Mapped: Where are new Belgians choosing to live?

Mapped: Where are new Belgians choosing to live?
A Belgian flag pictured at the Royal Palace in Brussels. Credit: Hatim Kaghat / Belga

According to the latest release from Statbel, 22.1% of the population are Belgian with a foreign background. Within this group, around 783,000 form a sub-category of those who were born outside Belgium with a previous nationality and have since acquired Belgian citizenship.

The total number of people in this sub-category increased by 28% between 2019 and 2025. But this varies by arrondissement with Roeselare recording a 92% increase over the same period and Philippeville 6%.

These figures represent the current makeup of the population within each arrondissement and not the number of citizens who acquired citizenship in there. For example someone could acquire citizenship in Brussels and move to Antwerp, they would be categorised as part of the data for Antwerp. Recent data showed that last year, over 40,000 people in general left Brussels for Flanders or Wallonia.

What emerges from the new data is a mixed picture of the peculiarities of citizenship in Belgium. Places can be attractive for newly minted citizens for a variety of reasons including language, culture, family ties, economic patterns or the age profile of places.
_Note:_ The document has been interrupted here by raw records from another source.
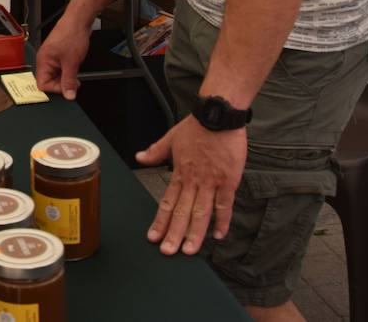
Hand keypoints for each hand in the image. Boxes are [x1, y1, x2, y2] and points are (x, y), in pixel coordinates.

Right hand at [34, 15, 91, 99]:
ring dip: (66, 76)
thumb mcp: (72, 62)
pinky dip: (68, 70)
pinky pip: (61, 68)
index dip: (55, 89)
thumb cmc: (71, 34)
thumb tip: (68, 95)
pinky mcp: (58, 55)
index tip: (67, 87)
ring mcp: (52, 57)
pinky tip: (74, 65)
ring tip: (75, 70)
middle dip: (62, 83)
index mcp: (43, 61)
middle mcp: (45, 60)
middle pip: (49, 81)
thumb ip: (69, 81)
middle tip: (74, 81)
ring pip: (56, 75)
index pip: (42, 84)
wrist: (78, 21)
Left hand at [136, 116, 245, 254]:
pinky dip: (222, 221)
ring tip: (189, 250)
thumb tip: (139, 157)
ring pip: (201, 213)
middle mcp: (193, 181)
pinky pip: (225, 205)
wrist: (217, 115)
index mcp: (180, 173)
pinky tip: (218, 234)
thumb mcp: (171, 138)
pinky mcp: (228, 180)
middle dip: (174, 234)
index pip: (167, 202)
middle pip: (182, 212)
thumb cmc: (196, 126)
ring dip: (194, 233)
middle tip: (168, 251)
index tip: (153, 236)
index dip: (160, 221)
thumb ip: (156, 151)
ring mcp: (211, 182)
One-off factors, such as the increase in Brits acquiring nationality ahead of Brexit, also play a part.

The top five arrondissements showing an increase in residents with an acquired Belgian nationality between 2019 and 2025 were Roeselare, Eeklo (70%), Sint-Niklaas (65%), Bruges (64%) and Tielt (64%). The bottom five were Philippeville, Thuin (10%), Brussel-Capital (13%), La Louvière (16%) and Liège (16%).
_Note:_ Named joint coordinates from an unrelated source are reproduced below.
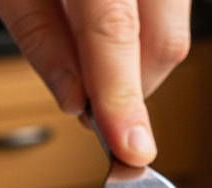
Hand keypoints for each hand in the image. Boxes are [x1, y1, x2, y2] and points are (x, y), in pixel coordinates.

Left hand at [0, 0, 190, 165]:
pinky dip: (141, 32)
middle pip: (164, 39)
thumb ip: (38, 34)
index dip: (124, 97)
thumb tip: (75, 98)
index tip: (129, 148)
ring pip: (173, 28)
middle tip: (93, 109)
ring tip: (92, 57)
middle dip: (131, 90)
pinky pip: (169, 9)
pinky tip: (104, 26)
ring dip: (136, 63)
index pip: (116, 29)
As a total share of the population of each arrondissement Brussels leads the pack, with 15.3% of Brussels' residents having acquired citizenship. Other Belgian arrondissements that sit above the Belgian average (6.6%) are Liège (9%), Antwerp (8.9%), Halle-Vilvoorde (7.6%) and Arlon (6.6%).

Becoming Belgian

Currently to become a Belgian citizen through acquisition you either have to become naturalised, a process described as an "extraordinary favour". Alternatively, the more common route is after five years of economic participation in Belgium.
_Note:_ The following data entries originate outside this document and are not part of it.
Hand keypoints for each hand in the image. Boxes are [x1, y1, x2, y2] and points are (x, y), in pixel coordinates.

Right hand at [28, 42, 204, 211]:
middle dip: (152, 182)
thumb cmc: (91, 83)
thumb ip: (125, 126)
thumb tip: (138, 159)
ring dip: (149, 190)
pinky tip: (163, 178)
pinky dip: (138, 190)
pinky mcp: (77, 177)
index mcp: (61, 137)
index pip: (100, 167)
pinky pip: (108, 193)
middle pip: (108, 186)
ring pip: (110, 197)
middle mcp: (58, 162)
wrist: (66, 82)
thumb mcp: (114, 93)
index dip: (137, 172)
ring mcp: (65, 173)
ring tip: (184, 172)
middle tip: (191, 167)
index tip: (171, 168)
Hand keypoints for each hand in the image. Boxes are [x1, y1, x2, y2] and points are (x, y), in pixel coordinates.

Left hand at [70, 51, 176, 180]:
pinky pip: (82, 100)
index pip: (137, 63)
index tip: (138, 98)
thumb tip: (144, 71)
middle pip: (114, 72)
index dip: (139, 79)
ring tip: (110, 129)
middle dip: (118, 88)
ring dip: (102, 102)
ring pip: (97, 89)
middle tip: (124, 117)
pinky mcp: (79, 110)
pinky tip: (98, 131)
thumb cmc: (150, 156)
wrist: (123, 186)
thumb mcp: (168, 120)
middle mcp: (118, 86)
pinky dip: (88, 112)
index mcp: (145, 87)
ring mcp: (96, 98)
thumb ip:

Within Brussels, between 2019 and 2025, the number of residents born outside Belgium with a previous nationality who have since acquired Belgian citizenship increased by 58% in Woluwe-Saint-Pierre and 53% in Woluwe-Saint-Lambert. Meanwhile, over the same period, in Saint-Josse-ten-Noode it declined by 1% and in Schaerbeek stayed the same.

Around 1 in 5 of the population of Sint-Jans-Molenbeek and Sint-Joost-ten-Node have acquired citizenship having been born outside Belgium with a previous nationality.

According to Statbel, without immigration, the Belgian population would be shrinking. Since the Covid-19 pandemic, the number of deaths has outpaced births in Belgium, a phenomenon not seen since the 1940s.

Last year the largest share of nationalities moving to Belgium were Belgians returning from elsewhere, followed by Romanians and then French.